Ronda Rousey wins historic women’s UFC debut
ANAHEIM, Calif. — Ronda Rousey won the first women’s bout in UFC history Saturday night, beating Liz Carmouche on an armbar with 11 seconds left in the first round of their bantamweight title fight at UFC 157.
Rousey (7-0) defended her belt with her signature move, forcing Carmouche to tap out after bending back her arm. Rousey raised both arms in victory while flat on the canvas after the longest fight of the mixed martial artist’s ascendant career.
“Is this real life right now? I’m not sure,” Rousey said.
Former UFC champion Lyoto Machida won a lackluster split decision over 42-year-old veteran Dan Henderson on the undercard at Honda Center, and bantamweight Urijah Faber beat Ivan Menjivar with an acrobatic rear naked choke late in the first round.
But the sellout crowd largely showed up to see Rousey, whose star power and athleticism ended UFC President Dana White’s long-standing disinterest in women’s MMA — and even put Rousey and Carmouche in the main event of a pay-per-view show.
Rousey and Carmouche didn’t disappoint in their sport’s pressure-packed debut. Although Rousey was heavily favored, Carmouche (7-3) actually got Rousey in trouble early, nearly landing a rear naked choke while clinging to Rousey’s back in the opening two minutes.
Rousey, who had never been so seriously threatened in a bout, barely escaped the chokehold.
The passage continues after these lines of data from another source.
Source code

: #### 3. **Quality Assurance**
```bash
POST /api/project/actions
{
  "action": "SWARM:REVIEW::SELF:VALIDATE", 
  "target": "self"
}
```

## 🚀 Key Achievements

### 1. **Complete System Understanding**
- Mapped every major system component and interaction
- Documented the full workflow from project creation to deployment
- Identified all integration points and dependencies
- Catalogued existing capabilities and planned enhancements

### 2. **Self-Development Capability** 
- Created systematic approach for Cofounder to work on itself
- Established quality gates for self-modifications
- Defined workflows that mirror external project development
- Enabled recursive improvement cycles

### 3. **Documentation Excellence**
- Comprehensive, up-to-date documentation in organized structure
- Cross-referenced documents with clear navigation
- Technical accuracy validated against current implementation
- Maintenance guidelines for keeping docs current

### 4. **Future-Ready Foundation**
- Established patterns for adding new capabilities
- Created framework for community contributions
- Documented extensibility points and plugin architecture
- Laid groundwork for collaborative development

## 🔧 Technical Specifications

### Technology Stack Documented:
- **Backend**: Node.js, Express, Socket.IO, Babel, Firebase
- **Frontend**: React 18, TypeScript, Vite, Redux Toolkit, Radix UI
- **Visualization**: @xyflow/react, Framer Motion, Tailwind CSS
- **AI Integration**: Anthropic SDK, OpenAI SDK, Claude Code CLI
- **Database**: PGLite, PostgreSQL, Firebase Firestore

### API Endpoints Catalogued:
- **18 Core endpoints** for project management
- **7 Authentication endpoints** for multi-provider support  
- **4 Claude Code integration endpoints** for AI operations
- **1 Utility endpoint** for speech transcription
She gradually imposed her will on the former Marine after that, finally getting her legs on top of Carmouche and patiently separating her arms to land an armbar.
Rousey has won all seven of her professional MMA bouts by armbar, a judo move that has dislocated at least two prior opponents’ elbows.
“I had to learn to take my time in judo, and I was just able to keep a clear head,” said Rousey, who became the first American woman to win an Olympic judo medal in Beijing.
Carmouche earned a huge ovation from the sellout crowd for giving Rousey more trouble than she had ever faced.